• [Activity]: Among the entries below, find the lines with the word "public" and copy them.

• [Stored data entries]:
Segment Open

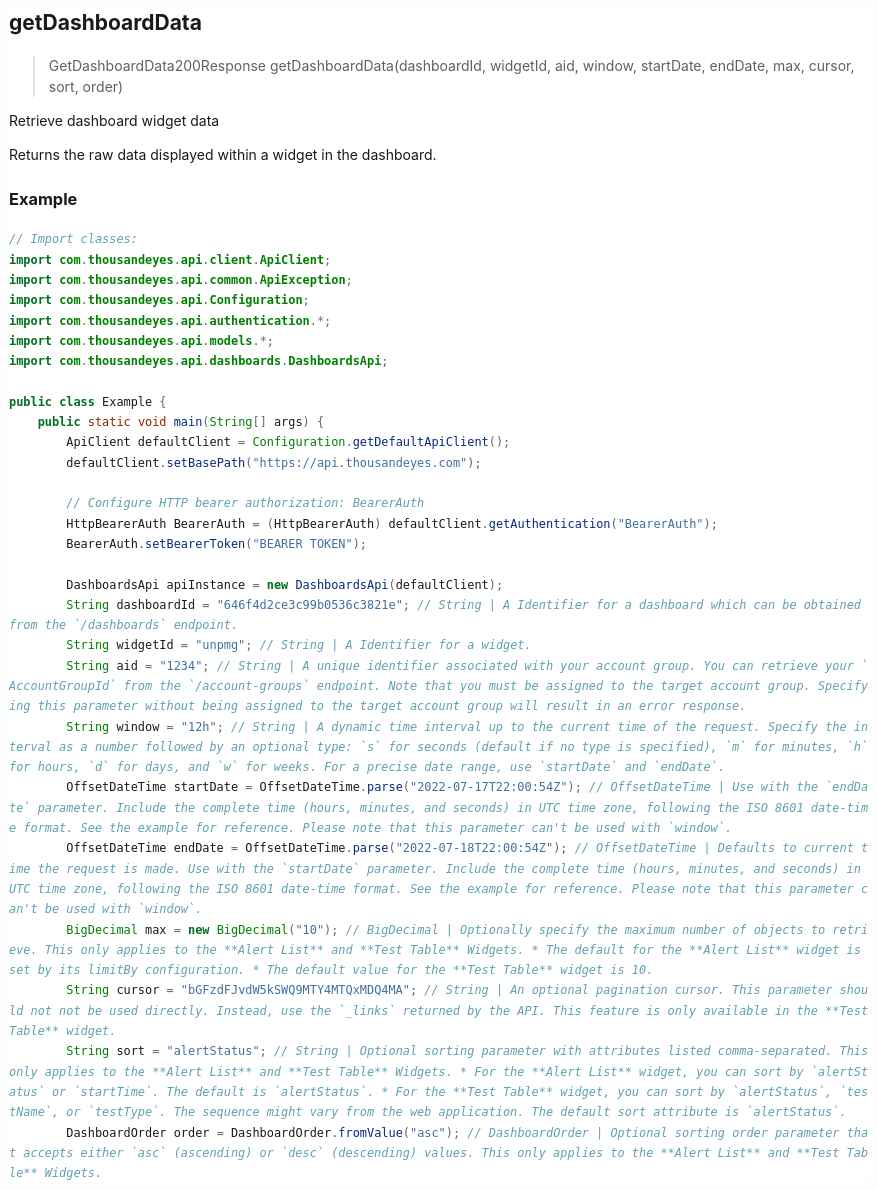 
## getDashboardData

> GetDashboardData200Response getDashboardData(dashboardId, widgetId, aid, window, startDate, endDate, max, cursor, sort, order)

Retrieve dashboard widget data

Returns the raw data displayed within a widget in the dashboard. 

### Example

```java
// Import classes:
import com.thousandeyes.api.client.ApiClient;
import com.thousandeyes.api.common.ApiException;
import com.thousandeyes.api.Configuration;
import com.thousandeyes.api.authentication.*;
import com.thousandeyes.api.models.*;
import com.thousandeyes.api.dashboards.DashboardsApi;

public class Example {
    public static void main(String[] args) {
        ApiClient defaultClient = Configuration.getDefaultApiClient();
        defaultClient.setBasePath("https://api.thousandeyes.com");
        
        // Configure HTTP bearer authorization: BearerAuth
        HttpBearerAuth BearerAuth = (HttpBearerAuth) defaultClient.getAuthentication("BearerAuth");
        BearerAuth.setBearerToken("BEARER TOKEN");

        DashboardsApi apiInstance = new DashboardsApi(defaultClient);
        String dashboardId = "646f4d2ce3c99b0536c3821e"; // String | A Identifier for a dashboard which can be obtained from the `/dashboards` endpoint.
        String widgetId = "unpmg"; // String | A Identifier for a widget.
        String aid = "1234"; // String | A unique identifier associated with your account group. You can retrieve your `AccountGroupId` from the `/account-groups` endpoint. Note that you must be assigned to the target account group. Specifying this parameter without being assigned to the target account group will result in an error response.
        String window = "12h"; // String | A dynamic time interval up to the current time of the request. Specify the interval as a number followed by an optional type: `s` for seconds (default if no type is specified), `m` for minutes, `h` for hours, `d` for days, and `w` for weeks. For a precise date range, use `startDate` and `endDate`.
        OffsetDateTime startDate = OffsetDateTime.parse("2022-07-17T22:00:54Z"); // OffsetDateTime | Use with the `endDate` parameter. Include the complete time (hours, minutes, and seconds) in UTC time zone, following the ISO 8601 date-time format. See the example for reference. Please note that this parameter can't be used with `window`.
        OffsetDateTime endDate = OffsetDateTime.parse("2022-07-18T22:00:54Z"); // OffsetDateTime | Defaults to current time the request is made. Use with the `startDate` parameter. Include the complete time (hours, minutes, and seconds) in UTC time zone, following the ISO 8601 date-time format. See the example for reference. Please note that this parameter can't be used with `window`.
        BigDecimal max = new BigDecimal("10"); // BigDecimal | Optionally specify the maximum number of objects to retrieve. This only applies to the **Alert List** and **Test Table** Widgets. * The default for the **Alert List** widget is set by its limitBy configuration. * The default value for the **Test Table** widget is 10.
        String cursor = "bGFzdFJvdW5kSWQ9MTY4MTQxMDQ4MA"; // String | An optional pagination cursor. This parameter should not not be used directly. Instead, use the `_links` returned by the API. This feature is only available in the **Test Table** widget.
        String sort = "alertStatus"; // String | Optional sorting parameter with attributes listed comma-separated. This only applies to the **Alert List** and **Test Table** Widgets. * For the **Alert List** widget, you can sort by `alertStatus` or `startTime`. The default is `alertStatus`. * For the **Test Table** widget, you can sort by `alertStatus`, `testName`, or `testType`. The sequence might vary from the web application. The default sort attribute is `alertStatus`.
        DashboardOrder order = DashboardOrder.fromValue("asc"); // DashboardOrder | Optional sorting order parameter that accepts either `asc` (ascending) or `desc` (descending) values. This only applies to the **Alert List** and **Test Table** Widgets.
```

Segment Closed

• [Answer to this task]:
public class Example {
    public static void main(String[] args) {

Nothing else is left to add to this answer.